What You Need to Know About the DUI Laws in Australia


Every year, millions of people around the world are affected by the actions of irresponsible drivers. Australia, like many other countries, still has a problem with drink driving. According to the BITRE (Bureau of Infrastructure, Transport, and Regional Economics), nearly 400 Australians died in 2016 as a result of drink driving. Some sources suggest that three in ten accidents involve alcohol, and this is still far too high. You don’t need to earn JCU’s bachelor of law to know that driving while intoxicated is illegal, but there are some things you should understand in regards to the DUI laws in Australia. 

To stay on the right side of the law, here’s everything you need to know about the DUI laws in Australia. 

The Importance of BAC (Blood Alcohol Concentration) 

As we all know, there are many problems with driving under the influence of alcohol. Since alcohol impairs vision and decision-making, it puts all road users at risk. As far as the law goes, it all revolves around blood alcohol concentration (sometimes called PCA or prescribed concentration of alcohol). If your BAC is over 0.05%, you cannot drive a vehicle and will be breaching the law by getting behind the wheel. 

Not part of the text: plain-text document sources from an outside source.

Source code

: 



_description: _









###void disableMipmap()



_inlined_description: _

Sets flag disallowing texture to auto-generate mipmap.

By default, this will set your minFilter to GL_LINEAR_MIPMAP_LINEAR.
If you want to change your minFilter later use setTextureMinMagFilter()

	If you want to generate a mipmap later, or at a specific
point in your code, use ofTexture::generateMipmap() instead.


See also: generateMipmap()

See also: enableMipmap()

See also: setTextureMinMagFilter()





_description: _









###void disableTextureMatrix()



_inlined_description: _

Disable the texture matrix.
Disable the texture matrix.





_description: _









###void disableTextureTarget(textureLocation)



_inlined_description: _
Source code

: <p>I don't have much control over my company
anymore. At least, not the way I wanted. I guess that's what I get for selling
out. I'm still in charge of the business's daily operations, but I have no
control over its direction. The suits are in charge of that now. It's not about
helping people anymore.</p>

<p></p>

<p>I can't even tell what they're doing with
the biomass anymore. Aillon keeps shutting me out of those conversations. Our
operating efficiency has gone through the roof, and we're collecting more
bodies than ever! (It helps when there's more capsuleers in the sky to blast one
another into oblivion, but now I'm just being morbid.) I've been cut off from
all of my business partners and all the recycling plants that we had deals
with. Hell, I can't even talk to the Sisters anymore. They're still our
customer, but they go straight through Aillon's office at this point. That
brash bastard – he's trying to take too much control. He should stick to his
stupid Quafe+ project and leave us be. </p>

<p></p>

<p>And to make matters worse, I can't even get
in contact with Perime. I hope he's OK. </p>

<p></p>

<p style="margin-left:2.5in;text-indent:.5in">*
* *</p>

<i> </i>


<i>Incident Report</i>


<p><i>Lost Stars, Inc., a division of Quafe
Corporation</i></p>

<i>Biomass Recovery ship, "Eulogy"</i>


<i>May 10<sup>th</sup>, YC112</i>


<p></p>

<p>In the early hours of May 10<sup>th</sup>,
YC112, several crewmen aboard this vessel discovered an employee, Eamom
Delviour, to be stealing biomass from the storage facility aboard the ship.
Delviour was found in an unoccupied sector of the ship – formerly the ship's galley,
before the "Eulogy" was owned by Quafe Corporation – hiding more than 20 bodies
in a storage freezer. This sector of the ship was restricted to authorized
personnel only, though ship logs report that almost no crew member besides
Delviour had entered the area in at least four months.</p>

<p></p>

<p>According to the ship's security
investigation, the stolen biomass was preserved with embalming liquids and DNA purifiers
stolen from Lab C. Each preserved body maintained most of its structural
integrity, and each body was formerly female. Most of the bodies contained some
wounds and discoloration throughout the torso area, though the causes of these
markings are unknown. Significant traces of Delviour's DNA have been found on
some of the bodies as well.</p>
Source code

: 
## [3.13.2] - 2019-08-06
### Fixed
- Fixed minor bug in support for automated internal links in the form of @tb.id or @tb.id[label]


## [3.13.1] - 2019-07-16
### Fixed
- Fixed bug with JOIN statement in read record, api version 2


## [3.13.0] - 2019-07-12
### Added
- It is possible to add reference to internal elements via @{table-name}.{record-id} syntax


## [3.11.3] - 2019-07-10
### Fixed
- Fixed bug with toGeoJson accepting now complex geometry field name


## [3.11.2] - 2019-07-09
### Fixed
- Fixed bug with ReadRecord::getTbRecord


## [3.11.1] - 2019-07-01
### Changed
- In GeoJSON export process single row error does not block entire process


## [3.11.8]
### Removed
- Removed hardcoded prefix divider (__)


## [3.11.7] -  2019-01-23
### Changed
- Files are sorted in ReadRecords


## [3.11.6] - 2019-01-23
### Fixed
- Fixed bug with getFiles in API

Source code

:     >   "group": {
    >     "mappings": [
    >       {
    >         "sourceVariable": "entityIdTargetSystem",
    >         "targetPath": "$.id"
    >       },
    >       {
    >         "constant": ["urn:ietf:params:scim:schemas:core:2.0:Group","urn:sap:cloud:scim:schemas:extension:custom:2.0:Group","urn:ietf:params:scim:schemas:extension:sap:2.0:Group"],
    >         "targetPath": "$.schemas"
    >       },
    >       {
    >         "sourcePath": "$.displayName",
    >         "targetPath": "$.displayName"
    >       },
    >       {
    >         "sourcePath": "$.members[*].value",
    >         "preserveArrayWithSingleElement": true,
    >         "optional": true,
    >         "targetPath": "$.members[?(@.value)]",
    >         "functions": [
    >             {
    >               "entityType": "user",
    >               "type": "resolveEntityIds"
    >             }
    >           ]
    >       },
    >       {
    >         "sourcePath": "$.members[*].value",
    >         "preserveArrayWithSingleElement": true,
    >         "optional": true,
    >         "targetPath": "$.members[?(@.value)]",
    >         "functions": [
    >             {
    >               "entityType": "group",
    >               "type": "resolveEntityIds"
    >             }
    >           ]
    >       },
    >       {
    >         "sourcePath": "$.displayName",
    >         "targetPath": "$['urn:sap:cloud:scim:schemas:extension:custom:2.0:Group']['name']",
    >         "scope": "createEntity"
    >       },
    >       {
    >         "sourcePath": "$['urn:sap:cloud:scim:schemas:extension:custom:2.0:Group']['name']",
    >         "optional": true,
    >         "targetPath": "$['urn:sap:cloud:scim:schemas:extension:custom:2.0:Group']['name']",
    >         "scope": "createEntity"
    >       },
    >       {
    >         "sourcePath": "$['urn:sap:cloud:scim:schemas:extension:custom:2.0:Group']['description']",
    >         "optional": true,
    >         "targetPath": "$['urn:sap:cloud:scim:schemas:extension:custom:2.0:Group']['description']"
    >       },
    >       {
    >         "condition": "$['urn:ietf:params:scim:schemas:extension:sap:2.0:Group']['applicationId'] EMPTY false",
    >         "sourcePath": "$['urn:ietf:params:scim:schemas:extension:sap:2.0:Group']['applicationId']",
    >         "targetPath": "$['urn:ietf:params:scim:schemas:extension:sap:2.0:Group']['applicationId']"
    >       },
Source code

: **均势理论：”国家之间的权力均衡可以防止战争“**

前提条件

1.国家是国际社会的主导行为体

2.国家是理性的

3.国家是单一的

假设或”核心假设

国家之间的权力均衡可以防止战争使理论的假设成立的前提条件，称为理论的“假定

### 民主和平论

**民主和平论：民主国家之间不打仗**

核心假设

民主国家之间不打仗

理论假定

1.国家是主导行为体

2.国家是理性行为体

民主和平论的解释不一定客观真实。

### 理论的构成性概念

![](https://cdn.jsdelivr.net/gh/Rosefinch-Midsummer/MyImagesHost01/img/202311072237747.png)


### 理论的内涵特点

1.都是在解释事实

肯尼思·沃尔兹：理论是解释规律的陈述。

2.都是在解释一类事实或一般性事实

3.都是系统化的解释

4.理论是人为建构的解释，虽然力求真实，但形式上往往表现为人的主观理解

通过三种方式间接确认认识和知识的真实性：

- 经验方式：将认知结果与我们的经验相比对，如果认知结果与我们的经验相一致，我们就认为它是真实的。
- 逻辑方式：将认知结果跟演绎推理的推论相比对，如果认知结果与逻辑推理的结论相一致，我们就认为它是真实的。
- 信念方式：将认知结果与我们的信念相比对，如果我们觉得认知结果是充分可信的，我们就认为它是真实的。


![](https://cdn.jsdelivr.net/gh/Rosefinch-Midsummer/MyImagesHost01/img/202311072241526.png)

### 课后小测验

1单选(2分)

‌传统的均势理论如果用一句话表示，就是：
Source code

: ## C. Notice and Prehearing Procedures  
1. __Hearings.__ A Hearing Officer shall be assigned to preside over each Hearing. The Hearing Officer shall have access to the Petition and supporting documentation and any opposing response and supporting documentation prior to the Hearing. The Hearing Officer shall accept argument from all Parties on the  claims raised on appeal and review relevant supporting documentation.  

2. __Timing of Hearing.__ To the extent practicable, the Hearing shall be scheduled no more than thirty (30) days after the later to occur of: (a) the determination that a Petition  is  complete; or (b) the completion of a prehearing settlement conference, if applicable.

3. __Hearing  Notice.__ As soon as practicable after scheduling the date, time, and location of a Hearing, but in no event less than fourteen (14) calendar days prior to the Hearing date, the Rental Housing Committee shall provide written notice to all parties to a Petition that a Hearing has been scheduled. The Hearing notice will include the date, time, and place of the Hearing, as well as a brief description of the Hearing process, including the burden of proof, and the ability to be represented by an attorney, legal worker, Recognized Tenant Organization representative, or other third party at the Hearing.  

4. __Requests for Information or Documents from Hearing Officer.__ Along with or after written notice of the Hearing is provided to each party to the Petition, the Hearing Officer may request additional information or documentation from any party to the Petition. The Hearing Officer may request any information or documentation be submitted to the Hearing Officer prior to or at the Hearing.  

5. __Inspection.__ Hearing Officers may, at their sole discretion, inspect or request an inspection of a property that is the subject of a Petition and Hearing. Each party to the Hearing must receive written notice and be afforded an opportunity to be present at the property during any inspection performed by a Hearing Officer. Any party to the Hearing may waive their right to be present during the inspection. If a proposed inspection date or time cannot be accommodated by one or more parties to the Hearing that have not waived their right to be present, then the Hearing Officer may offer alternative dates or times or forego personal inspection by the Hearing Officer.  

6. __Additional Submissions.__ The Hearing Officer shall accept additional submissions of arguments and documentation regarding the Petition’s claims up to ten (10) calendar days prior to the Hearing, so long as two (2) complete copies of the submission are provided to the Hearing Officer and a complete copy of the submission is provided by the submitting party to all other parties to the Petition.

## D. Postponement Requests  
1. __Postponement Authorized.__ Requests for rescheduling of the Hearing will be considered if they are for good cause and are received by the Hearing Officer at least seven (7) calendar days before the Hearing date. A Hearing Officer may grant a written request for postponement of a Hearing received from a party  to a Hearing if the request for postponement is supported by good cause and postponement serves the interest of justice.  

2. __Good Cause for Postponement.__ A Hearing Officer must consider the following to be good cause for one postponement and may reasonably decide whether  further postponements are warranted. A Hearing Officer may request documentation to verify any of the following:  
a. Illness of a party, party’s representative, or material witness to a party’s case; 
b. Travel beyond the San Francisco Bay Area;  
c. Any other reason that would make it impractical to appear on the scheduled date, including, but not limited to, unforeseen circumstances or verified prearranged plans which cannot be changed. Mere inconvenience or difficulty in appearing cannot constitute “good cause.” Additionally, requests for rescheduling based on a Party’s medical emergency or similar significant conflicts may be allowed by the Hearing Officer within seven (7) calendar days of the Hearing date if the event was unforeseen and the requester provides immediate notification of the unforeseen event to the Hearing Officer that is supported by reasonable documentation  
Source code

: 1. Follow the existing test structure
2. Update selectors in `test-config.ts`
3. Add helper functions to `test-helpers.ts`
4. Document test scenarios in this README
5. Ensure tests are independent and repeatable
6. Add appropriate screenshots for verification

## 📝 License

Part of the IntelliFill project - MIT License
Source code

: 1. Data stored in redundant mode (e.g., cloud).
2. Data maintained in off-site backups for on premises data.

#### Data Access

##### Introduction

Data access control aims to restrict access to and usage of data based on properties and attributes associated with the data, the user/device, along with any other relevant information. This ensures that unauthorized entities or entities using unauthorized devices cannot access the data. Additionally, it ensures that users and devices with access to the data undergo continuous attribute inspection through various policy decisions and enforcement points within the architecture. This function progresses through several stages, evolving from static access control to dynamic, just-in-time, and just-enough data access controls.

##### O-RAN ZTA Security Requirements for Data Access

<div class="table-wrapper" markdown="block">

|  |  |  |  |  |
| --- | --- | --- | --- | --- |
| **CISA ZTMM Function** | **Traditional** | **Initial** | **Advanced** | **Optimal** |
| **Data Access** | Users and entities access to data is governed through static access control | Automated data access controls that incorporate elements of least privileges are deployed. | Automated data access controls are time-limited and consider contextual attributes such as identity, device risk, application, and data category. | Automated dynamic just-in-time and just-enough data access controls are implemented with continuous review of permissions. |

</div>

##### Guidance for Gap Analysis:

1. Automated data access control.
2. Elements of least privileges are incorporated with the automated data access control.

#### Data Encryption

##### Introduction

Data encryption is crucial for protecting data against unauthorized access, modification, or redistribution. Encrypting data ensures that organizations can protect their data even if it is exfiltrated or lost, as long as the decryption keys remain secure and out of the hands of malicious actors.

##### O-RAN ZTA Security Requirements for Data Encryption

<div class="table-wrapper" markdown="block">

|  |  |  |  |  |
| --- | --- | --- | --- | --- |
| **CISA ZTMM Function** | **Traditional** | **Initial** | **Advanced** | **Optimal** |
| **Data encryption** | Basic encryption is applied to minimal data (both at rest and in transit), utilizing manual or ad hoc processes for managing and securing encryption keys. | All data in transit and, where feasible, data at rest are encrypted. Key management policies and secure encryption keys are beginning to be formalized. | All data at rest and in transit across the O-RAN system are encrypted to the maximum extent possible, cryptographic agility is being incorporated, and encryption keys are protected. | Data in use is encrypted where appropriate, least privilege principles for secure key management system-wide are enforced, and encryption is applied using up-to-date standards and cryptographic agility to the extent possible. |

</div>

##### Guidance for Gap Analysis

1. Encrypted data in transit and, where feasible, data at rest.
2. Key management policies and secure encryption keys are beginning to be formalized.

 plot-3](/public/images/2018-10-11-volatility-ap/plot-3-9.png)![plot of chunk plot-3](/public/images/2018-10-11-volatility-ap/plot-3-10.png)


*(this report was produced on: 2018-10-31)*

Even with a BAC of 0.05%, research suggests that you’re TWICE as likely to get involved in an accident. If you’re caught driving with a BAC over this mark, you will be committing an offense. 

However, it’s important to note that this doesn’t apply to all drivers. For some groups, you cannot have even a sip of alcohol and then drive. This includes: 

  • Drivers with less than two years of experience
  • Extraordinary License holders 
  • Recently disqualified drivers 
  • Small charter vehicle, taxi, or bus drivers 
  • Vehicles over 22.5 tonnes 
  • Vehicles with dangerous goods 

Therefore, these drivers will commit an offense when driving with a BAC of anything over zero. 

Legal Limits 

What does it mean to have a BAC of over 0.05%? For men, this means a maximum of two drinks in the first hour and then only one per hour afterward. For women, this normally means one drink per hour. Of course, this is based on average men and women, so you may need to adjust accordingly. 

Also, this is a guide from the Alcohol and Drug Foundation; it’s possible to blow over 0.05% even while sticking to this guide. If you have any doubt, avoid alcohol for the evening and stay sharp for your journeys on the road. 

Charges and Penalties 

In Australia, there are six charges for drink driving, and the penalty for your crime depends on your age, experience, and BAC. The charges are as follows: 

  • Low Range Drink Driving 
  • Mid Range Drink Driving 
  • High Range Drink Driving 
  • Novice Range Drink Driving 
  • Special Range Drink Driving 
  • DUI 

Ultimately, the brackets between low, mid, and high range drink driving vary from one state to the next. Therefore, we recommend researching the limits in your state. As a general rule, high range drink driving is for drivers with a BAC of above 0.15% while low and mid-range fall between 0.05% and 0.15%. 

Can you lose your license for drink driving in Australia? Absolutely, and it happens to many drivers every single year. Each case is unique, but you may be disqualified from driving if you’re convicted for drink driving. While some lose their license for several months, others aren’t allowed to drive again for many years. 

Even if you don’t commit another offense, a drink driving conviction can remain on your record for up to ten years. Once the conviction is spent, you no longer need to disclose it in relevant situations. 


Don’t drink and drive; you put innocent people in danger, can lose your license, and will get a penalty appropriate for the offense, your history, and the BAC reading.